» EXTRACT TO READ:

---------------

[neilv]

I think one point being made is that (in this example) you would've been much less careless about shipping the vulnerability, if you knew you'd be held accountable for it.

With current practice, you can be as sloppy and reckless as you want, and when you create vulnerabilities because of that, you somehow almost push the "responsibility" onto the person who discovers it, and you aren't discouraged from recklessness.

Personally, I think we need to keep the good part of responsible disclosure, but also phase in real penalties for the parties responsible for creating vulnerabilities that are exploited.

(A separate matter is the responsibility of parties that exploit the vulnerabilities. Some of those may warrant stronger criminal-judicial or military responses than they appear to receive.)

Ideal is a societal culture of responsibility, but in the US in some ways we've been conditioning people to be antisocial for decades, including by elevating some of the most greedy and arrogant to role models.

[haswell]

> you would've been much less careless about shipping the vulnerability, if you knew you'd be held accountable for it

I have a problem with this framing. Sure, some vulnerabilities are the result of recklessness, and there’s clearly a problem to be solved when it comes to companies shipping obviously shoddy code.

But many vulnerabilities happen despite great care being taken to ship quality code. It is unfortunately the nature of the beast. A sufficiently complex system will result in vulnerabilities even a careful person could not have predicted.

To me, the issue is that software now runs the world, despite these inherent limitations of human developers and the process of software development. It’s deployed in ever more critical situations, despite the industry not having well defined and enforceable standards like you’d find in some engineering disciplines.

What you’re describing is a scenario that would force developers to just stop making software, on top of putting significantly more people at risk.

I still believe the industry has a problem that needs to be solved, and it needs a broad culture shift in the dev community, but disagree that shining a bright light on every hole such that it causes massive harm to “make devs accountable” is a good or even reasonable solution.

[neilv]

I think that culture shift will have to come from the top in business -- the CEO and the board.

At this point, the software development field is about operating within the system decided by those others, with the goal of personally getting money.

After you've made the CEO and board accountable, I think dev culture will adapt almost immediately.

Beware of attempts to push engineering licensing or certifications, etc. as a solution here. Based on everything we've seen in the field in recent decades, that will just be used at the corporate level as a compliance letter-but-not-spirit tool to evade responsibility (as well as a moat to upstart competitors), and a vendor market opportunity for incompetent leeches.

---------------

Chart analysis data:

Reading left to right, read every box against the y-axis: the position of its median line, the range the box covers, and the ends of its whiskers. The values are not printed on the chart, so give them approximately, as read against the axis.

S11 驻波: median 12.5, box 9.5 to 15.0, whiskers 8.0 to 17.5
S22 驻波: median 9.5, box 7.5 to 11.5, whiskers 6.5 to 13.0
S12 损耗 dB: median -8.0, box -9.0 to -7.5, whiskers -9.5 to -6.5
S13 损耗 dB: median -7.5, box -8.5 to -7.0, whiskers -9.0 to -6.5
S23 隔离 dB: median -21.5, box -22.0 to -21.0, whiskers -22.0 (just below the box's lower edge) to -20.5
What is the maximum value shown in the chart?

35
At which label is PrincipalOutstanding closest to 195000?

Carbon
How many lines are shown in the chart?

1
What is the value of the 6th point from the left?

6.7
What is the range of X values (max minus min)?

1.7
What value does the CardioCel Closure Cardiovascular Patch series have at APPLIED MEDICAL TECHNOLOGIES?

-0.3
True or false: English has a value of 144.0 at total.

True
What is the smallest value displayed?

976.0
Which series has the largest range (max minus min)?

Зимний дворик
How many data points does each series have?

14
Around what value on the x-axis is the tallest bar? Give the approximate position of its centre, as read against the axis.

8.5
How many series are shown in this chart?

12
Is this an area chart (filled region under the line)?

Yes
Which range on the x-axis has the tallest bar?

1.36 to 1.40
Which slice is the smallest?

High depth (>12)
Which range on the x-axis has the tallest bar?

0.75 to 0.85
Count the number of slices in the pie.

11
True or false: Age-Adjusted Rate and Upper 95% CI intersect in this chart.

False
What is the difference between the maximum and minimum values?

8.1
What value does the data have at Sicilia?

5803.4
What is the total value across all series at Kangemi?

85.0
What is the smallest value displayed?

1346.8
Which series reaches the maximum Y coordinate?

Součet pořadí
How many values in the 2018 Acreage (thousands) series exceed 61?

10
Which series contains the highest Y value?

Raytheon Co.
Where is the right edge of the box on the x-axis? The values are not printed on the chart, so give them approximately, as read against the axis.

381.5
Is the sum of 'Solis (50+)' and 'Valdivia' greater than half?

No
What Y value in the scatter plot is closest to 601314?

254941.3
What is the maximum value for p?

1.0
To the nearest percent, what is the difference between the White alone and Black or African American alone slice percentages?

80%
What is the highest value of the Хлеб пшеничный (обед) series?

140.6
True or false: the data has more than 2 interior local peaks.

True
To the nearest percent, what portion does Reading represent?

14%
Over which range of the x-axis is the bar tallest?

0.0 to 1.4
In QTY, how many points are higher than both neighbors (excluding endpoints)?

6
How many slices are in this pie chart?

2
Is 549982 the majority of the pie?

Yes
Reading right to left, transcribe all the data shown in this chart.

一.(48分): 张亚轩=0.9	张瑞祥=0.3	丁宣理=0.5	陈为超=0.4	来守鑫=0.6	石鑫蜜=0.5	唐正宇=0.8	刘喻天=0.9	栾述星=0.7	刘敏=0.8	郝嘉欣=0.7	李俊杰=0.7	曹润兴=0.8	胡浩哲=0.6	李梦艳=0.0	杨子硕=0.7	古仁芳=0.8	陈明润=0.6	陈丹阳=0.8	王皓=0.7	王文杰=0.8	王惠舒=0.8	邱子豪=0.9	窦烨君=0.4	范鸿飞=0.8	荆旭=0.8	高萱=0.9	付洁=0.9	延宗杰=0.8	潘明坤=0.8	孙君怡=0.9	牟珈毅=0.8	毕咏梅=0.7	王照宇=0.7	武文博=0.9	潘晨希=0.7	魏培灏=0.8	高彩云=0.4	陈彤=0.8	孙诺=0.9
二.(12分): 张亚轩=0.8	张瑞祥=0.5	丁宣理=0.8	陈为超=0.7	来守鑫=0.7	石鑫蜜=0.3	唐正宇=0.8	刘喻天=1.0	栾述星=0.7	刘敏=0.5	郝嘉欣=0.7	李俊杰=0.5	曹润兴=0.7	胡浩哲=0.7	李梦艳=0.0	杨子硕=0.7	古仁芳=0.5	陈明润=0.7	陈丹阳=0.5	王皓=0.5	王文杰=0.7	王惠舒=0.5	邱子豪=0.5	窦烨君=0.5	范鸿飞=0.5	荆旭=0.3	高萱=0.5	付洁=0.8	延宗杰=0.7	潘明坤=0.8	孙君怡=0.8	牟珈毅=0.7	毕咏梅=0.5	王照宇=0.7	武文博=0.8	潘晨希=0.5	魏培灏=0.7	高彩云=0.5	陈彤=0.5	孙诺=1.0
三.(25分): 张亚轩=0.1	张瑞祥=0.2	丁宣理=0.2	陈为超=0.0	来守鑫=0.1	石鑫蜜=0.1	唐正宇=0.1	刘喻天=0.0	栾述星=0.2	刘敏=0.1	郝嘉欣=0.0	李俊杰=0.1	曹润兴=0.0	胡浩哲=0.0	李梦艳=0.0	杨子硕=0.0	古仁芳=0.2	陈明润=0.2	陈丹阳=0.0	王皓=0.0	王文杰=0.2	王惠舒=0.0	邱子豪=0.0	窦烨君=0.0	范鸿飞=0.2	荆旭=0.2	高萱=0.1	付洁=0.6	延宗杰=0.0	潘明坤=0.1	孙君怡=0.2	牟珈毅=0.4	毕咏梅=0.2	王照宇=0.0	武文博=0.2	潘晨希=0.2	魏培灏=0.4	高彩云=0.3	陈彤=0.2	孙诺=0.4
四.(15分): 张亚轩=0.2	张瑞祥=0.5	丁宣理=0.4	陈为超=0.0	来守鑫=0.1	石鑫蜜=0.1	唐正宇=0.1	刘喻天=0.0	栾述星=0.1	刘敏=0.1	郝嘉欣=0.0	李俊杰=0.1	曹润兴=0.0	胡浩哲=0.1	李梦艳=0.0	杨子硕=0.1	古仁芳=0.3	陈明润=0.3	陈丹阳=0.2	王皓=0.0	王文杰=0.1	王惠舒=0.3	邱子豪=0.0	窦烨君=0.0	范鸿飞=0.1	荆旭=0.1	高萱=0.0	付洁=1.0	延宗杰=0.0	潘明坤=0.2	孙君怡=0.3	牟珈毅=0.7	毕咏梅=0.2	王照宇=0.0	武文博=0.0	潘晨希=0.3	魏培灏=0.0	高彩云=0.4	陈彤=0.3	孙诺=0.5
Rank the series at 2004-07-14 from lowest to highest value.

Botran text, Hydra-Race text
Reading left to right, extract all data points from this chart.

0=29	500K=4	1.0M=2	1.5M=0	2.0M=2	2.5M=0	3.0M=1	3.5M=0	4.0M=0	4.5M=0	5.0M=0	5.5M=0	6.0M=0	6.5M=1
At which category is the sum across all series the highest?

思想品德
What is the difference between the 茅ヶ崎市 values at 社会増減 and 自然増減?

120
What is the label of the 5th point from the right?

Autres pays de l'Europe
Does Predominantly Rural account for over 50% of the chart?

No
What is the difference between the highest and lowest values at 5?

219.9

---------------

» STUDY QUESTIONS:
1 – In the forum thread on vulnerability accountability, where does neilv say the culture shift will have to come from?
2 – Decide whether each statement agrees with the forum thread on vulnerability accountability, and quote the words of the thread that settle it. (a) haswell says many vulnerabilities occur even when care is taken. (b) neilv recommends engineering licensing as a solution. (c) neilv wants to do away with responsible disclosure altogether.

» TASK-BY-TASK ANSWERS:
1 – From the top in business: the CEO and the board.

2 –
(a) Yes: "But many vulnerabilities happen despite great care being taken to ship quality code."
(b) No: "Beware of attempts to push engineering licensing or certifications, etc. as a solution here."
(c) No: "I think we need to keep the good part of responsible disclosure"